Apport à une holding avant cession : le spectre de l'abus de droit se materialise
Par une série d’arrêts récents, le Conseil d’Etat vient de fermer la porte à une technique d’optimisation patrimoniale liée aux cessions d’entreprise, technique consistant à apporter les titres à une société soumise à l’IS peu de temps avant leur cession.
En effet, en cas d’apport en nature, et bien que cette opération soit assimilée fiscalement à une cession, le législateur n’avait pas souhaité créer un problème de liquidités à l’apporteur en taxant immédiatement la plus-value, alors qu’il ne reçoit que des titres en contrepartie de son apport. C’est pourquoi il avait institué un mécanisme de taxation différée de l’imposition des plus-values, jusqu’à la date de cession des titres reçus en contrepartie de l’échange.
Entre 1993 et 1999, ce régime était un régime de report d’imposition, la plus-value étant constatée lors de l’apport, et sa taxation reportée, sur demande du contribuable, à la date de cession des titres échangés. Le taux de taxation applicable était celui en vigueur au moment de la cession des titres échangés. Enfin, le contribuable devait chaque année remplir un imprimé fiscal spécifique, individualisant la plus-value maintenue en report d’imposition.
A partir du 1/1/2000, ce mécanisme de report a été remplacé par un mécanisme de sursis d’imposition, plus simple. L’apport à la nouvelle structure ne donne lieu à aucun calcul de plus-value intermédiaire. L’opération a le caractère d’une opération intercalaire, le prix de revient fiscal des titres apportés devenant le prix de revient des titres reçus en contrepartie de l’échange. En revanche, au niveau de la société bénéficiaire de l’apport, les titres apportés sont inscrits au bilan pour leur valeur réévaluée.
Du fait de cette caractéristique, un certain nombre de praticiens imaginatifs avaient mis en place un schéma d’optimisation assez simple.
Lorsqu’un dirigeant allait céder son entreprise, et que la cession allait générer une taxation conséquente au titre de la plus-value, il procédait au préalable à un apport de ses titres à une structure à l’IS. Conformément à la règlementation, la plus-value d’apport n’était pas taxée. En revanche, les titres apportés étant inscrits au bilan de la société nouvelle pour leur valeur réévaluée, leur revente immédiate par la structure holding au tiers repreneur ne donnait lieu à aucune taxation.
En apparence, la stratégie d’optimisation semblait fiable. En effet, la taxation de la plus-value ne se trouvait pas escamotée par l’opération en cause, mais seulement différée.
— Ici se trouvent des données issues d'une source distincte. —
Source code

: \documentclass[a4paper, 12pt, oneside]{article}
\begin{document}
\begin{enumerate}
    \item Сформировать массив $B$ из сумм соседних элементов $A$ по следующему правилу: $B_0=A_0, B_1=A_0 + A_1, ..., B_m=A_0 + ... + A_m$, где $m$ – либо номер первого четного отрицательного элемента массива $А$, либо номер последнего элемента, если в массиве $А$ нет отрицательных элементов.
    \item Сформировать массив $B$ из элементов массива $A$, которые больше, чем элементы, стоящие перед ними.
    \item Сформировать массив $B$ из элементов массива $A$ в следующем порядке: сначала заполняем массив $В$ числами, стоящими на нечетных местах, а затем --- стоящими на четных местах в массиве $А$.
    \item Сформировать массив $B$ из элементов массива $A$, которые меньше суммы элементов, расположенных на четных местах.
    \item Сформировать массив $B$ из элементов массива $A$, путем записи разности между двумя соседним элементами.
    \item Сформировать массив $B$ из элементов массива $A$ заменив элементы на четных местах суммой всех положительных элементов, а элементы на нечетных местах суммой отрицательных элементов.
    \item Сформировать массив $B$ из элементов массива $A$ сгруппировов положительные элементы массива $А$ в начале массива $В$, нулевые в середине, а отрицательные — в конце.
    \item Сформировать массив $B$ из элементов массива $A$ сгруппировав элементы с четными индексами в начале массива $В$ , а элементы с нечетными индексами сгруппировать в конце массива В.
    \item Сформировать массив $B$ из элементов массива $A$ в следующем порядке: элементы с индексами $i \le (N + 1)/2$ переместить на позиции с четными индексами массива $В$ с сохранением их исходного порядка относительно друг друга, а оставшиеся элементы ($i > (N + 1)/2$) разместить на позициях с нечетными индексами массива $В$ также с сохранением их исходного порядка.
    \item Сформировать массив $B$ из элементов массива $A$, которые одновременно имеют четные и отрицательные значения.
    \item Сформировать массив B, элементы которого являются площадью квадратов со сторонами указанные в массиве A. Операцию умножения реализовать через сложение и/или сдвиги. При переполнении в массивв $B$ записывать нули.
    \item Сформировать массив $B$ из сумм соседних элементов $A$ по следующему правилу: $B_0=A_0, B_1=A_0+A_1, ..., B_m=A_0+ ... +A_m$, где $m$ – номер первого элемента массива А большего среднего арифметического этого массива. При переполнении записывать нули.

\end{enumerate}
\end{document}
L’administration fiscale a rapidement pris conscience du phénomène d’apport/report puis d’apport/sursis, et du grave manque à gagner qui en résultait pour les finances publiques. Elle a donc mis en oeuvre la procédure de répression des abus de droit, dont les conséquences sont un rétablissement de la taxation initialement éludée, plus une majoration du fait d’intérêts de retard, auxquels s’ajoute une pénalité égale à 80 % du montant des droits éludés.
En deux temps, le Conseil d’Etat a avalisé l’argumentation de l’administration, d’abord lorsque la plus-value était placée sous le régime du report d’imposition (CE, 8/10/2010, 3 arrêts Bazire, Bauchard, Flour), puis tout récemment, en cas d’apport bénéficiant du sursis d’imposition (CE, 27/7/2012, n° 327295, B.).
Tout espoir d’optimisation est-il donc perdu ? Non. D’abord, l’opération d’apport ne présente pas de risque si une part significative des capitaux reçus par la holding est réinvestie dans une activité économique autre que la gestion du patrimoine de l’apporteur. Par prudence, il est préférable que le réinvestissement économique représente plus de la moitié des réinvestissements de la holding.
Une deuxième stratégie consiste, très en amont de la cession à un tiers, à créer une holding par apport des titres, et à faire de cette société une holding ayant une activité réelle, voire une holding animatrice. Lorsque les titres seront cédés, il sera difficile pour l’administration d’affirmer que l’apport n’a eu qu’une optique exclusivement fiscale. Plus le délai entre l’apport des titres et leur cession sera large, plus la sécurité juridique sera grande. De surcroît, si entre la date de l’apport et la date de cession, les titres de la filiale se revalorisent fortement, la holding peut bénéficier de l’exonération de la taxation de la plus-value des titres de participation, à l’exception d’une quote-part de frais et charges de 10 %.